Additional Purposes of Data Processing

The non-sensitive personal data you provide may be used for additional purposes, in full compliance with the Privacy Policy under Article 13 of Regulation (EU) 2016/679, namely to provide you with and/or send you our newsletter containing informational and promotional communications related to the goods/services offered, by any means, including mail, Internet, telephone, email, MMS, SMS, from Italy or abroad (including countries outside the European Union, in compliance with applicable law), by the Company.

Data Retention Period

Personal data will be stored in paper and/or electronic form only for the time strictly necessary to achieve the purposes, in compliance with your privacy, applicable laws, and the contractual conditions (e.g., invoices, accounting documents, and transaction data are retained for 11 years in accordance with the law, including tax obligations).

For data collected for a quote requested by the data subject that does not result in a contract, the data collected, in the absence of consent, will be retained only for 12 months and 15 days and then immediately deleted.
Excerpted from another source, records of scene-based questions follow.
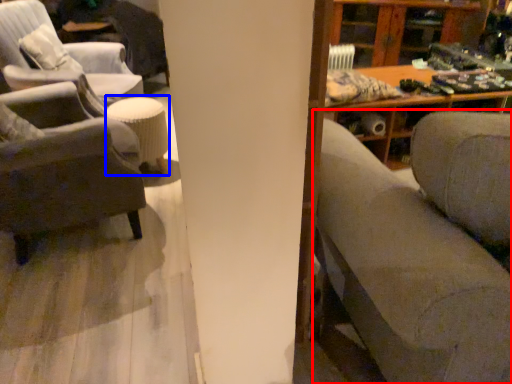
Question: Which object is further to the camera taking this photo, studio couch (highlighted by a red box) or stool (highlighted by a blue box)?

Choices:
 (A) studio couch
 (B) stool

Answer: (B)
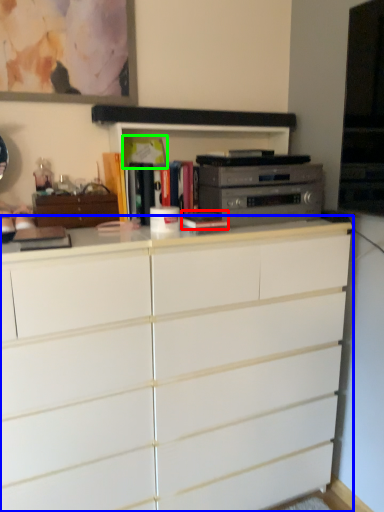
Question: Which object is positioned farthest from book (highlighted by a red box)? Select from chest of drawers (highlighted by a blue box) and book (highlighted by a green box).

Choices:
 (A) chest of drawers
 (B) book

Answer: (A)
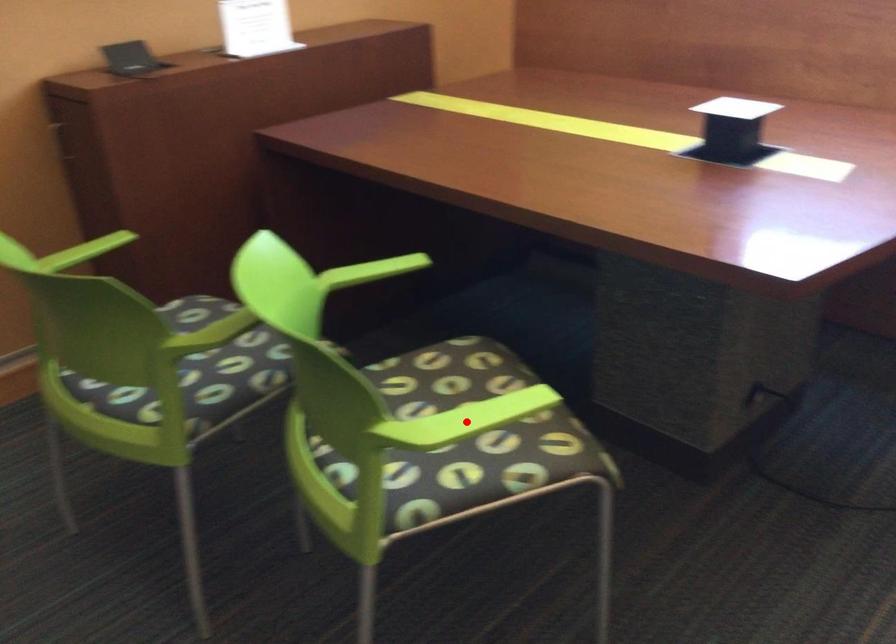
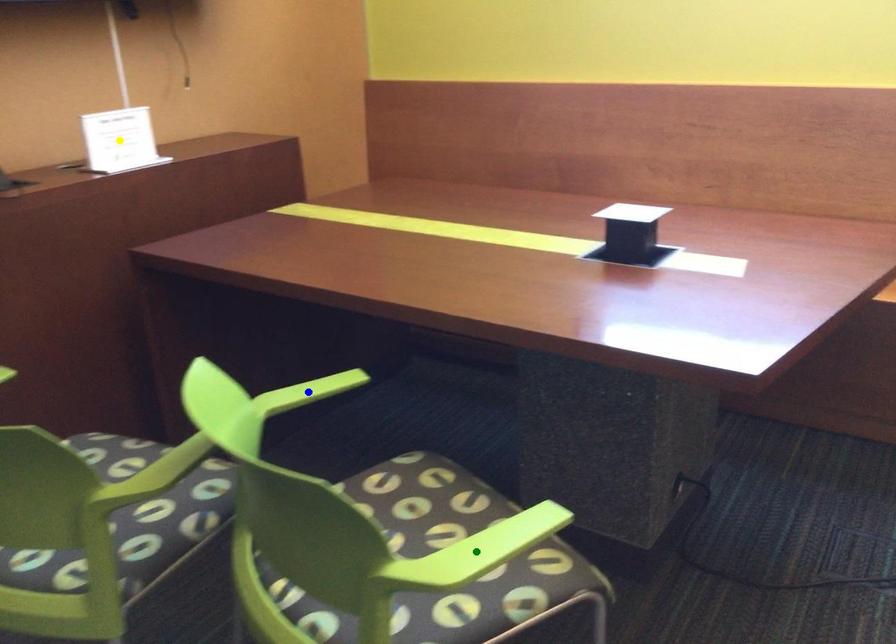
Question: I am providing you with two images of the same scene from different viewpoints. A red point is marked on the first image. You are given multiple points on the second image. Which mark in image 2 goes with the point in image 1?

Choices:
 (A) green point
 (B) yellow point
 (C) blue point

Answer: (A)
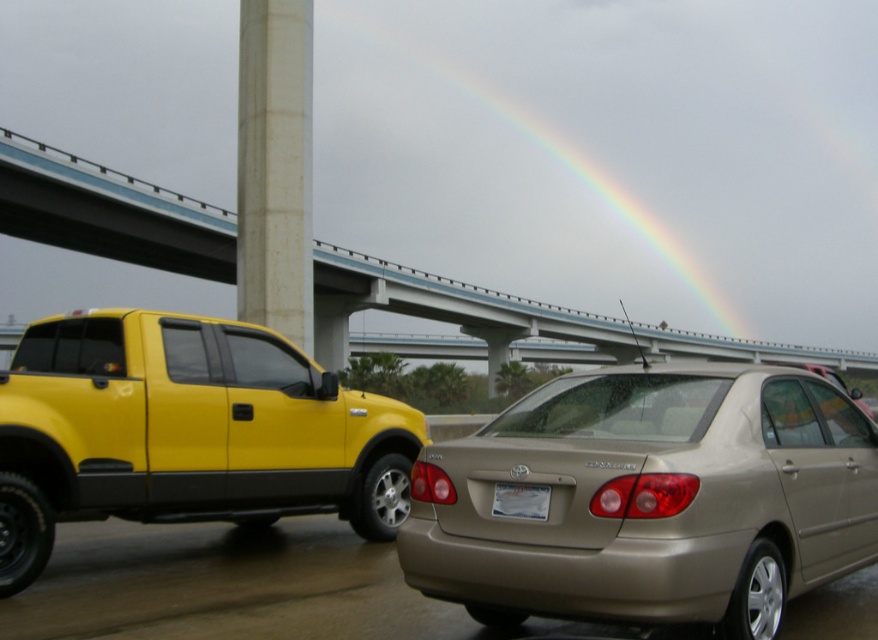
Can you confirm if shiny yellow truck at left is shorter than concrete bridge at upper center?

Correct, shiny yellow truck at left is not as tall as concrete bridge at upper center.

Image resolution: width=878 pixels, height=640 pixels. Identify the location of shiny yellow truck at left. (186, 433).

Is point (192, 326) in front of point (199, 266)?

That is True.

Identify the location of shiny yellow truck at left. (186, 433).

Is point (310, 412) positioned before point (261, 320)?

Yes, it is.

At what (x,y) coordinates should I click in order to perform the action: click on shiny yellow truck at left. Please return your answer as a coordinate pair (x, y). This screenshot has height=640, width=878. Looking at the image, I should click on (186, 433).

Locate an element on the screen. The image size is (878, 640). shiny yellow truck at left is located at coordinates (186, 433).

Can you confirm if shiny yellow truck at left is positioned below white plastic license plate at center?

Yes, shiny yellow truck at left is below white plastic license plate at center.

Between point (135, 490) and point (538, 509), which one is positioned behind?

Point (135, 490)

Is point (270, 426) farther from viewer compared to point (515, 506)?

Yes, it is.

This screenshot has height=640, width=878. Identify the location of shiny yellow truck at left. (186, 433).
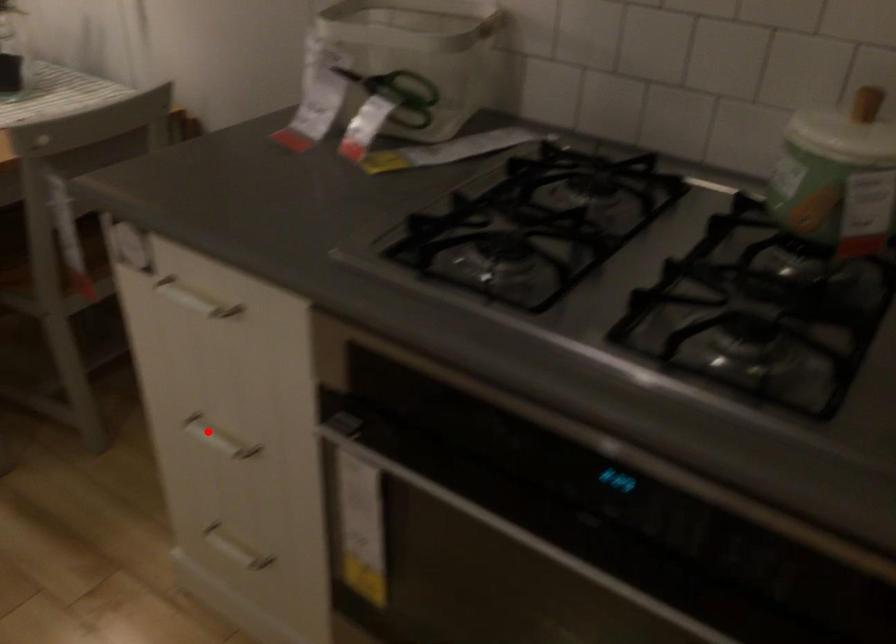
If the estimation does lead to a contract, the data provided will be retained for the period determined according to the following criteria:

• the retention obligation established by law;
• the duration of the contractual relationship and the liabilities arising from it;
• request for deletion by the Data Subject, if submitted.

In the event of exercising the right to be forgotten through an explicit request for the deletion of personal data processed by the Controller, please note that such data will be retained in a protected form with limited access solely for the purposes of crime detection and prevention, for a period not exceeding 12 months from the date of the request, and will thereafter be securely deleted or irreversibly anonymised.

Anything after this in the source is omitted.